104 yıl etkin muhasebe için yeterli olmalı. Bu meclis milletin meclisidir, reşittir, hiçbir vesayeti kabul etmemelidir. Bu memleket hepimizin, 85 milyonu aşkın milletimizin ortak vatanıdır. Devletin şekli cumhuriyettir. Cumhur, bütün renkleriyle milletin bütünüdür. Binaenaleyh devlet, imtiyazlı bir zümrenin değil bütün milletindir.”
“Farklılıklarımızın samimiyetle kabulü ayrışma nedeni değil, bereketimizdir, güçtür”
Yapıcıoğlu konuşmasında, Gazze’deki soykırımı da gözler önüne sererek; “Dünya bugün postmodern bir istila ile yüz yüze iken 1789’daki Fransız İhtilali’nden kalma sınıflandırmaları bir yana bırakıp beraberliğimizi yeniden tesis etmeliyiz. Bizce farklılıklarımızın samimiyetle kabulü ayrışma nedeni değil, bereketimizdir, güçtür.
Çok zamanımız yok. Gazze’deki soykırım gözler önünde… Unutmayalım ki 1917’de Gazze’de, Kudüs’te durdurulamayan düşman Adana’ya dayandı. Bunu bir daha yaşamamak için kendimizi yenilemek, özümüze dönmek zorundayız.” şeklinde konuştu.
“Değerlerimizi merkeze alan yeni ve adil bir anayasa ile farklılıklarımızın bize güç vermesini, bizi büyük bir istikbale taşımasını sağlamalıyız”

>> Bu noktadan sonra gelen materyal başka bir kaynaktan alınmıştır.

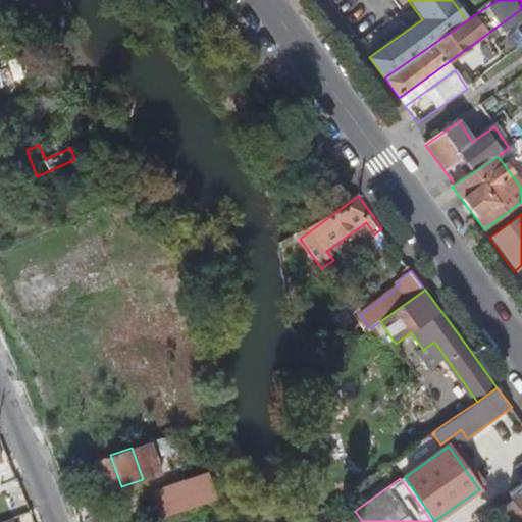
[(521,485),(509,496),(521,513),(521,485)]
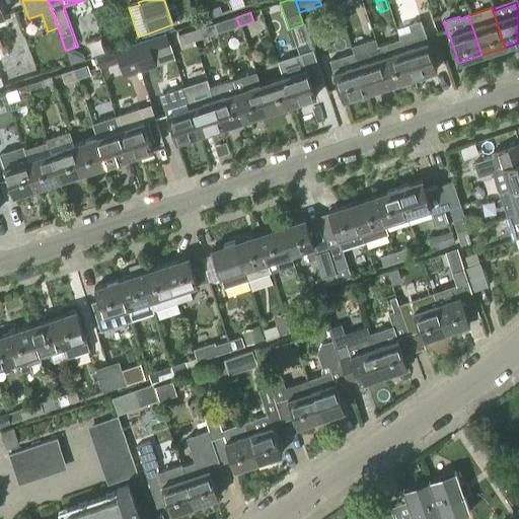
[(213,24),(216,34),(239,26),(236,17),(213,24)]
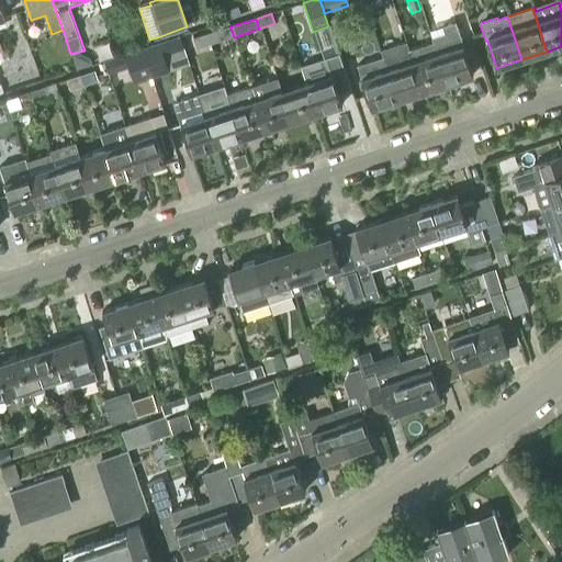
[(470,77),(453,23),(442,26),(445,34),(431,38),(433,43),(431,43),(445,85),(470,77)]
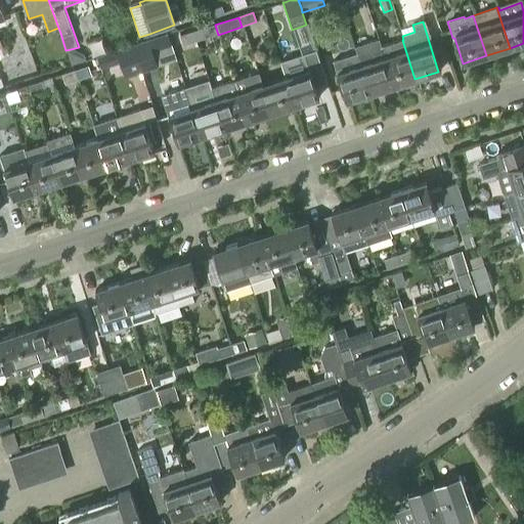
[(194,42),(218,35),(215,25),(191,32),(194,42)]
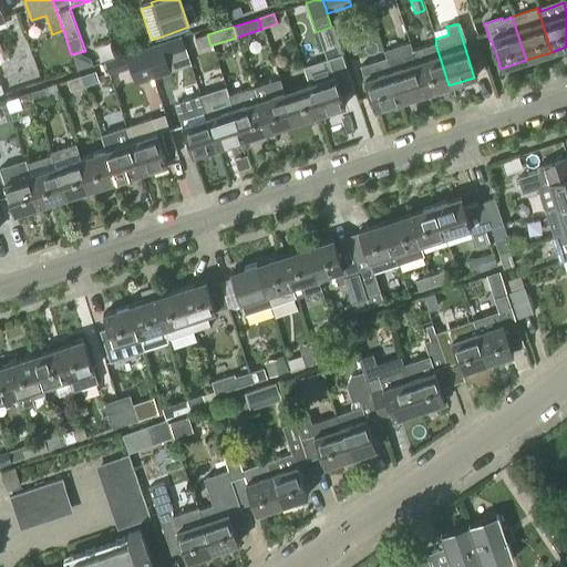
[(210,45),(207,34),(194,39),(197,50),(210,45)]
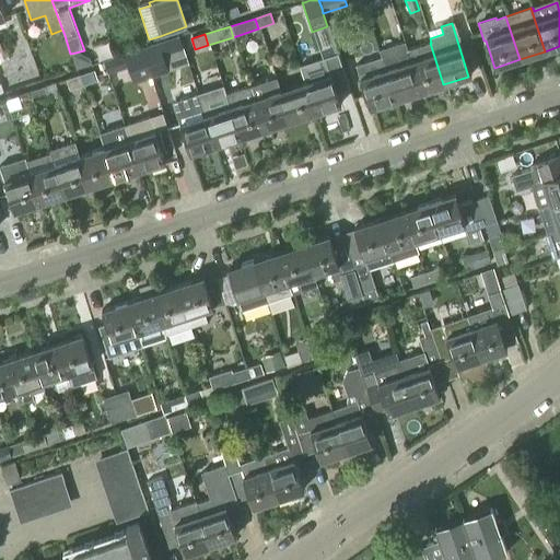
[(178,37),(141,49),(150,77),(167,71),(162,55),(182,48),(178,37)]
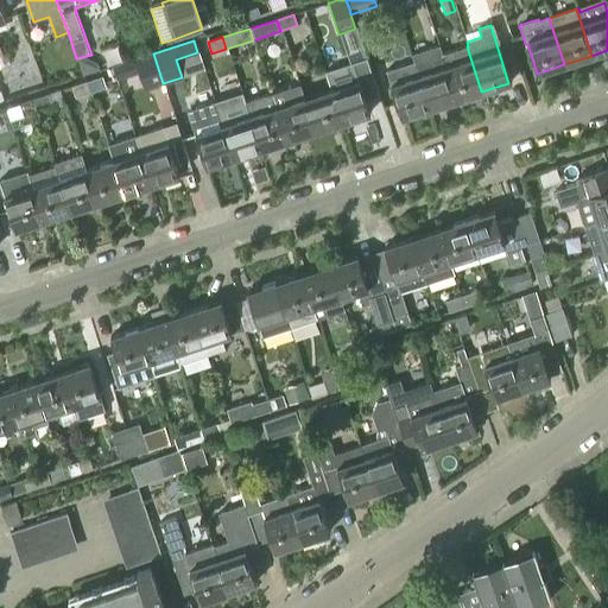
[(437,48),(454,100),(481,92),(467,46),(443,55),(439,46),(437,48)]
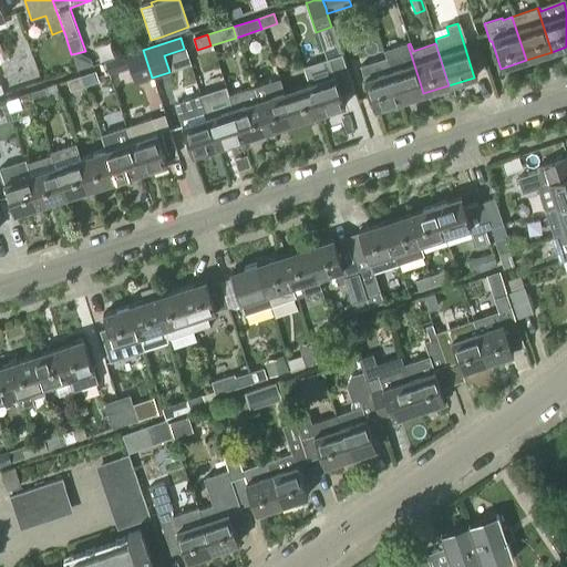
[(385,58),(384,59),(399,102),(423,93),(408,44),(384,52),(385,58)]
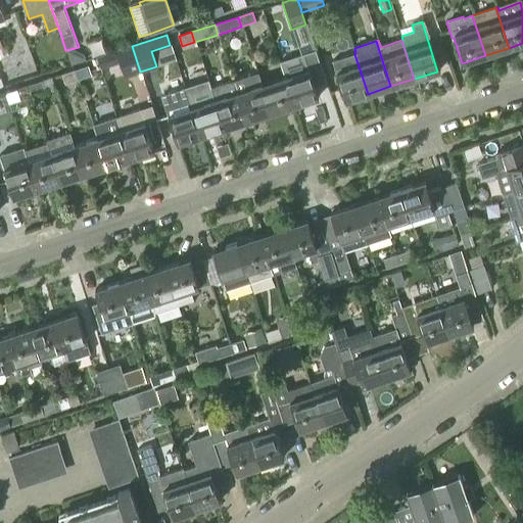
[(132,46),(97,57),(100,68),(120,62),(124,77),(140,72),(132,46)]
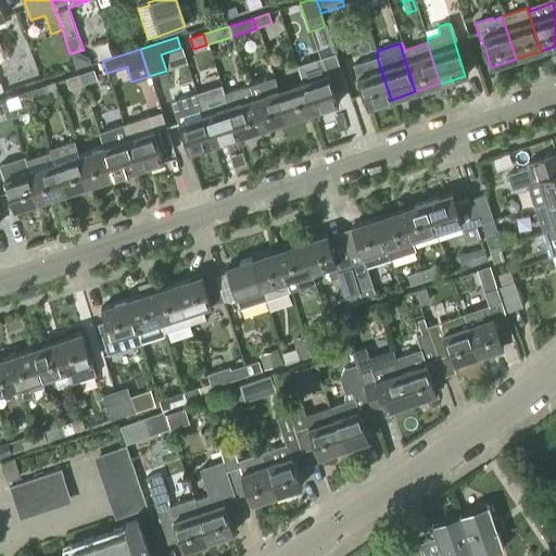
[(71,54),(76,68),(76,70),(90,65),(89,59),(77,53),(71,54)]
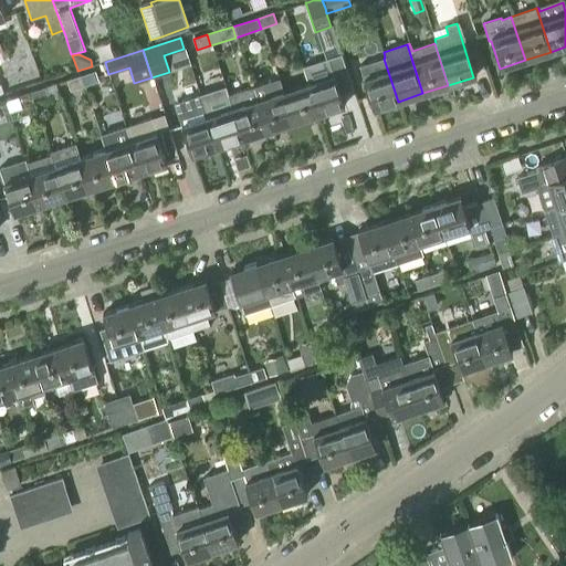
[(327,59),(302,66),(317,113),(343,105),(327,59)]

Yapıcıoğlu konuşmasını; “Biz, ‘İki günü bir olan ziyandadır!’ medeniyet anlayışından geliyoruz. Bizi durduran ne ise onu iyi tahlil etmeli, millette yeni bir ilerleme bilinci inşa etmeli ve bizi biz yapan değerlerimizi merkeze alan yeni ve adil bir anayasa ile farklılıklarımızın bize güç vermesini, bizi büyük bir istikbale taşımasını sağlamalıyız. Bunu yapabiliriz, yapmalıyız. Bu tarihi bir sorumluluktur.” sözleriyle sonlandırdı.